The battle now moves to the City Council, where a critical hearing is scheduled for Thursday, January 18. Although one of the PAB members stated that the hundreds of e-mails which he and other members received were running 95-5 in favor of the Hospital’s proposal, it now appears evident that the crux of the Council hearing is likely to revolve around the parking issue. The opponents of the project have seized on that and are using it to urge that the Institute not be built at the downtown Naples location but rather on NCH’s North Campus on Immokalee Road in the County. All of the medical experts whom the Hospital employs or has retained have testified that 70% to 75% of NCH’s heart and stroke patients reside within 5 miles of the downtown location and that, in a medical emergency, even a few minutes delay in receiving medical intervention might well be fatal.

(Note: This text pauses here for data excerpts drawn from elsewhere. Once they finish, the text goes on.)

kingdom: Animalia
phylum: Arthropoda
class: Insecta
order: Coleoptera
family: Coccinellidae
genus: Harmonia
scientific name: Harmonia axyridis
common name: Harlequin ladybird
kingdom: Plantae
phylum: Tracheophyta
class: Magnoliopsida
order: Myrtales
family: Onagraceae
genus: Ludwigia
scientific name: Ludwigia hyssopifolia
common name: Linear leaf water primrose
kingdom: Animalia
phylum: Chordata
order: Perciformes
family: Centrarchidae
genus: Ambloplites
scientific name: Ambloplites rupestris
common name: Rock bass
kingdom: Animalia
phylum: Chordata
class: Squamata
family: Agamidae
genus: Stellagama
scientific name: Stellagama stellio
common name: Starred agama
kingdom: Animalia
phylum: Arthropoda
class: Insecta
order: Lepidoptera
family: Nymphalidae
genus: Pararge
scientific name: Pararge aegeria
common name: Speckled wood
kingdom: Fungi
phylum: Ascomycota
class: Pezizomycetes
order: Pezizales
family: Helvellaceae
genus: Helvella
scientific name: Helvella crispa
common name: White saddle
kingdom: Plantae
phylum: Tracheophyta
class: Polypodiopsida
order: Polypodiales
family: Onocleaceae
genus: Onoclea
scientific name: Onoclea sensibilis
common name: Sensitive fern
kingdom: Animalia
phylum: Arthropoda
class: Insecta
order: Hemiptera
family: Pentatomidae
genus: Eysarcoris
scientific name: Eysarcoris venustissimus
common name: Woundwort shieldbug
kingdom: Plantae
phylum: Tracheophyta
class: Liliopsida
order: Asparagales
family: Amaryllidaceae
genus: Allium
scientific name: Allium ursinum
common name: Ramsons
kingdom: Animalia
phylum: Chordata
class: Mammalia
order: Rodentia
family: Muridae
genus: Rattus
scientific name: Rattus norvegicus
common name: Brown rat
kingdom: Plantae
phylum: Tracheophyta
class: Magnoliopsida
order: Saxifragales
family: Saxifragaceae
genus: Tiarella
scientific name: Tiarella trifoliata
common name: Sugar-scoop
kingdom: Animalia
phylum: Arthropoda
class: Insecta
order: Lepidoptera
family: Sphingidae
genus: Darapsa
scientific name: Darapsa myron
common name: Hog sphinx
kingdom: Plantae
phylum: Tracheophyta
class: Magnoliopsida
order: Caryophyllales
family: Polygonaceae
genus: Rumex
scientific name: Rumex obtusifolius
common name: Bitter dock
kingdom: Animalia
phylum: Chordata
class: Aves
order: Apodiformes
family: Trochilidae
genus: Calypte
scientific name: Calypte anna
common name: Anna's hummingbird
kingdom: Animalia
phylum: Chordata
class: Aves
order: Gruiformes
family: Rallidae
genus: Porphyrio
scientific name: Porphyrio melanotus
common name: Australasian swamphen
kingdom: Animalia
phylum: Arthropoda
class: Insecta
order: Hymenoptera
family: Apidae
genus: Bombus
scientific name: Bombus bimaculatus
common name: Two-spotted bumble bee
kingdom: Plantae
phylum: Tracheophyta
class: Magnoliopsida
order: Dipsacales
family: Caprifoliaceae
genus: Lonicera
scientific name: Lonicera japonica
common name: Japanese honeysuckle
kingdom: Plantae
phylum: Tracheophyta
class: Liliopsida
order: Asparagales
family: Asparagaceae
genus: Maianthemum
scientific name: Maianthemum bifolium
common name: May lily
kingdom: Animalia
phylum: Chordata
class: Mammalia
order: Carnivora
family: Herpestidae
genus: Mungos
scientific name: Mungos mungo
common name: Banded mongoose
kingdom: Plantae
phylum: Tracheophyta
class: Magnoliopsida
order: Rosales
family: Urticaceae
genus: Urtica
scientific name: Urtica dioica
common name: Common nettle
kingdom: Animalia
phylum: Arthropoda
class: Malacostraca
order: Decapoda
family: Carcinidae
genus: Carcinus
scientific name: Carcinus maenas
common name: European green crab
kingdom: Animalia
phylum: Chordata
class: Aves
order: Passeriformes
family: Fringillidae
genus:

Readers should not be lulled into concluding that, in view of the PAB’s recommendation, the ultimate approval of the Institute is finally a done deal. The City Council is the final arbiter and it is not bound to adhere to the PAB’s recommendations. GSAC would, therefore, again stress the importance of residents making their views known to the individual Council members well in advance of the January 18 meeting (so that they are included in the public record). Two of the three announced mayoral candidates, specifically Gary Price and Ted Blankenship, have already declared their support for the project. To date, Mayor Heitmann has not yet taken a position.